La Deutsche Bank n’est qu’un exemple parmi d’autres
Les récentes mésaventures de la Deutsche Bank, première banque européenne d’investissement, ne sont que le dernier épisode d’une lente descentes aux enfers de la mauvaise réputation d’un marché financier qui n’a pas su abandonner ses mauvaises habitudes. Ainsi, que dire d’une situation qui porte désormais l’endettement direct des banques (actions, comptes bancaires, dettes publiques et privées) à plus de 250 000 milliards de dollars, alors même que le PIB mondial atteint péniblement les 80 000 milliards de dollars ? Mais surtout, que penser de ces banques qui, tout en cumulant 21 000 d’exposition nette au niveau mondial, ont réussi à hypothéquer leur avenir (et surtout celui de l’économie de leur pays respectif) sur plus de 630 000 milliards de produits dérivés ?
Tous ces montants sont délirants, hors de proportion, et ils constituent une véritable montagne de risques qui peut devenir un volcan à tout moment. Un volcan dont l’éruption pourrait justement être déclenchée par une remontée des taux d’intérêt, ce qui obligerait brusquement les débiteurs chroniques (les États par exemple) à payer beaucoup plus d’intérêt sur de l’argent qu’il avait été si facile d’emprunter en grosses quantités peu de temps auparavant. N’oublions pas en effet que la dette des États est régulièrement couverte à échéance par la création de nouvelles dettes, qui devront à leur tour être compensées par de futures dettes, et ainsi de suite.
Trop exposés pour être sauvés
Bref, aujourd’hui, le moindre frémissement à la hausse des taux d’intérêt poussera beaucoup de gens à se débarrasser de leurs titres les plus risqués, lesquels n’étaient intéressants que dans le cadre d’une politique monétaire à taux nul voire négatif (on prend plus facilement des risques lorsque l’argent ne coûte rien, ou mieux, lorsqu’on est rémunéré pour emprunter). Sauf que le taux de liquidité des marchés, c’est à dire la capacité pour un investisseur à vendre rapidement ses titres, s’est considérablement détérioré depuis 10 ans (-80% environ !). De fait, en cas de course à la revente, seul 1 investisseur sur 5 parviendra peut-être à tirer son épingle du jeu, et probablement pas les plus gros ni les plus exposés. Ainsi, ce ne sont plus 15 000 milliards de dollars que l’économie risque de perdre, comme en 2008, mais entre 500 et 600 000 milliards, soit 40 fois plus !

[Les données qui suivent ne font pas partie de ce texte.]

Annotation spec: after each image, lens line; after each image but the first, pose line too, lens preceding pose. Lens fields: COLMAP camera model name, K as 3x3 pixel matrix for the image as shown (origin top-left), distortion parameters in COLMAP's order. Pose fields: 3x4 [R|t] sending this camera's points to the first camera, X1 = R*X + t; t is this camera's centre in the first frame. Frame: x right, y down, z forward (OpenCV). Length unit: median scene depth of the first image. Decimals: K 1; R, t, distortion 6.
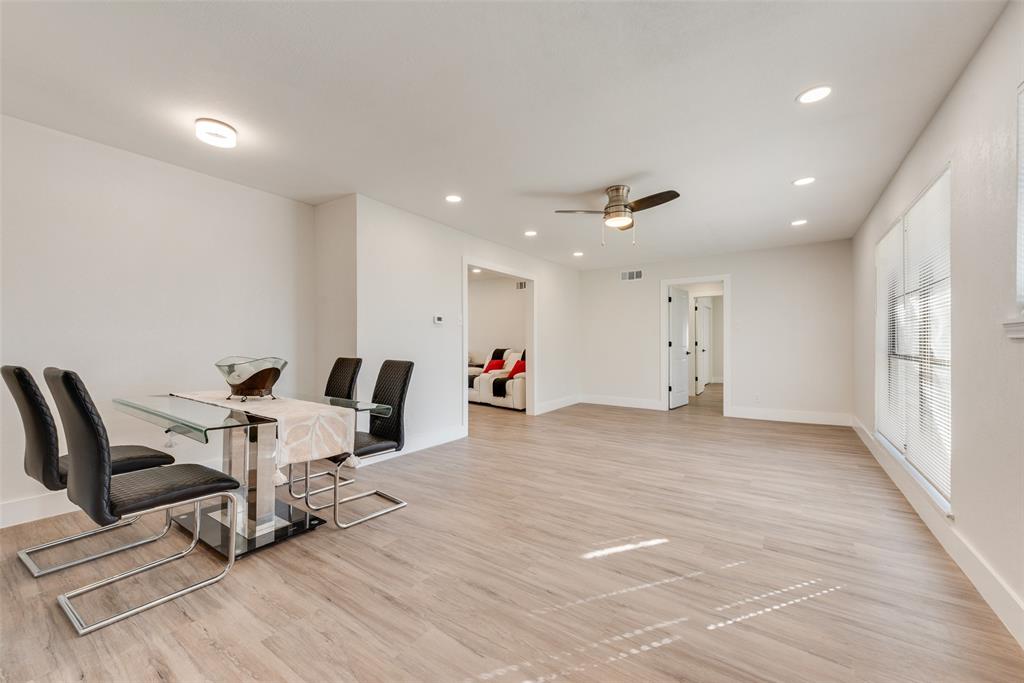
lens RADIAL K [[406.7, 0, 507.3], [0, 406.7, 341.3], [0, 0, 1]] dist [0.006229, -0.002430]
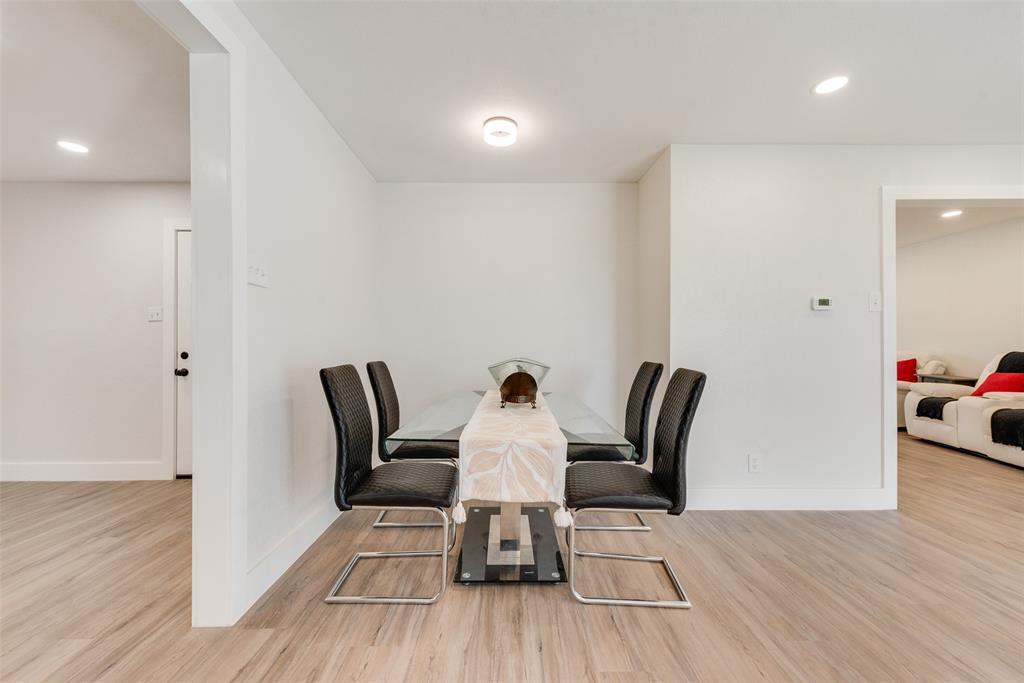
lens RADIAL K [[406.7, 0, 509.6], [0, 406.7, 344.2], [0, 0, 1]] dist [0.006229, -0.002430]
pose [[0.572323, -0.004489, -0.820016, 0.088189], [0.009342, 0.999956, 0.001046, 0.003270], [0.819975, -0.008260, 0.572339, 0.377658]]
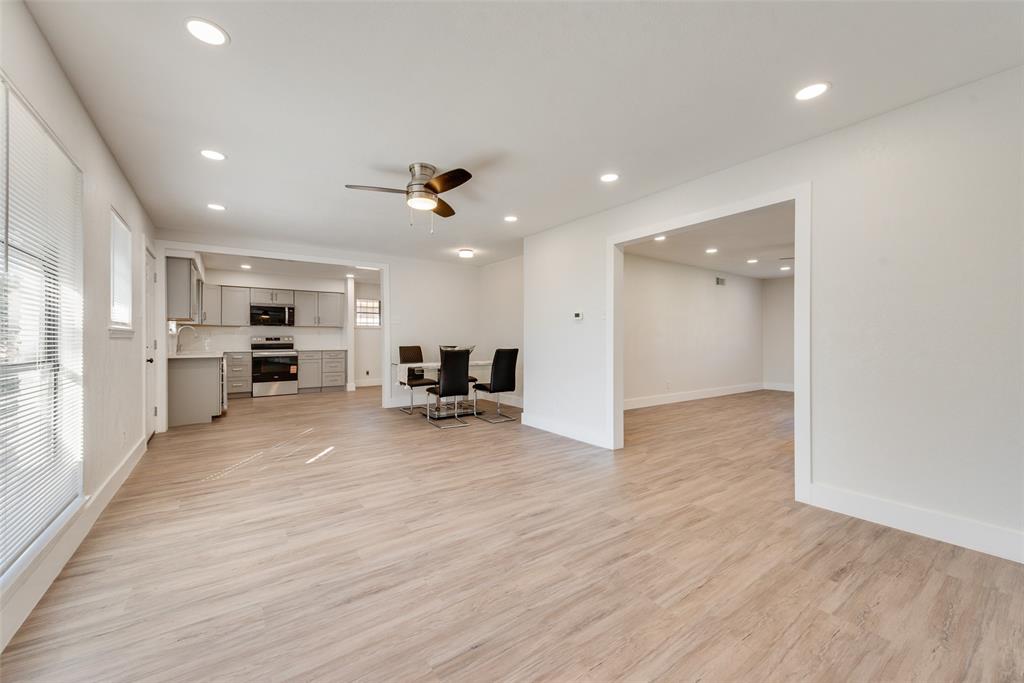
lens RADIAL K [[400.8, 0, 513.1], [0, 400.8, 349.9], [0, 0, 1]] dist [0.007498, -0.001939]
pose [[-0.341061, 0.026524, -0.939667, 1.175681], [0.009342, 0.999648, 0.024826, 0.005148], [0.939995, -0.000311, -0.341189, 1.697274]]
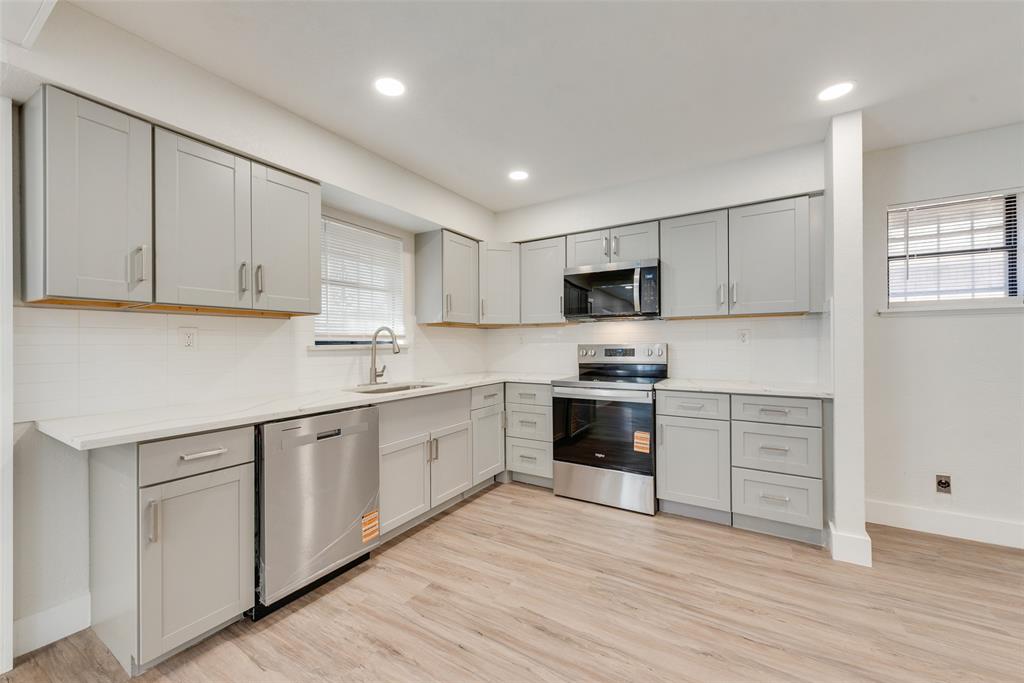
lens RADIAL K [[400.8, 0, 509.5], [0, 400.8, 338.4], [0, 0, 1]] dist [0.007498, -0.001939]
pose [[-0.999085, 0.007558, -0.042106, -0.426997], [0.008461, 0.999737, -0.021305, -0.031729], [0.041934, -0.021642, -0.998886, 0.378724]]
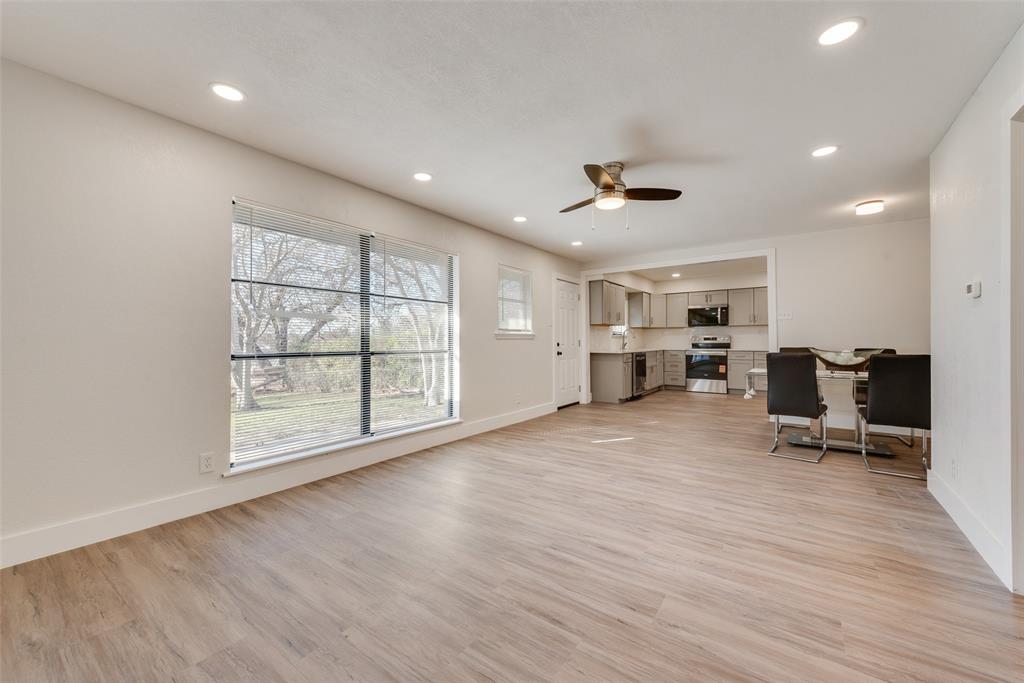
lens RADIAL K [[406.7, 0, 502.4], [0, 406.7, 337.0], [0, 0, 1]] dist [0.006229, -0.002430]
pose [[-0.999071, 0.004405, 0.042873, 0.537765], [0.003707, 0.999860, -0.016330, 0.013031], [-0.042939, -0.016156, -0.998947, 2.168800]]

Autant dire que, dans ce cas, il n’y aura plus beaucoup de questions à se poser quant à la manière de sauver ou non les marchés financiers… tout simplement parce qu’il n’y aura sans doute plus de marchés du tout. D’aucuns appellent ce cataclysme de leurs vœux, en disant qu’il n’y a guère qu’une « épuration » de cette sorte qui puisse désormais réparer le système, en remettant tout à plat, et en revenant par exemple à des mécanismes plus cohérents, plus concrets, basés notamment sur un retour à une politique monétaire basée sur des contreparties physiques comme l’or et les métaux précieux. Mais d’ici là, il semble surtout urgent de prendre un certain nombre de précautions (débancariser ce qui peut l’être, investir dans la pierre ou le foncier, placer une partie de son patrimoine en pièces d’or et d’argent) afin de se protéger des conséquences d’une future conflagration financière mondiale.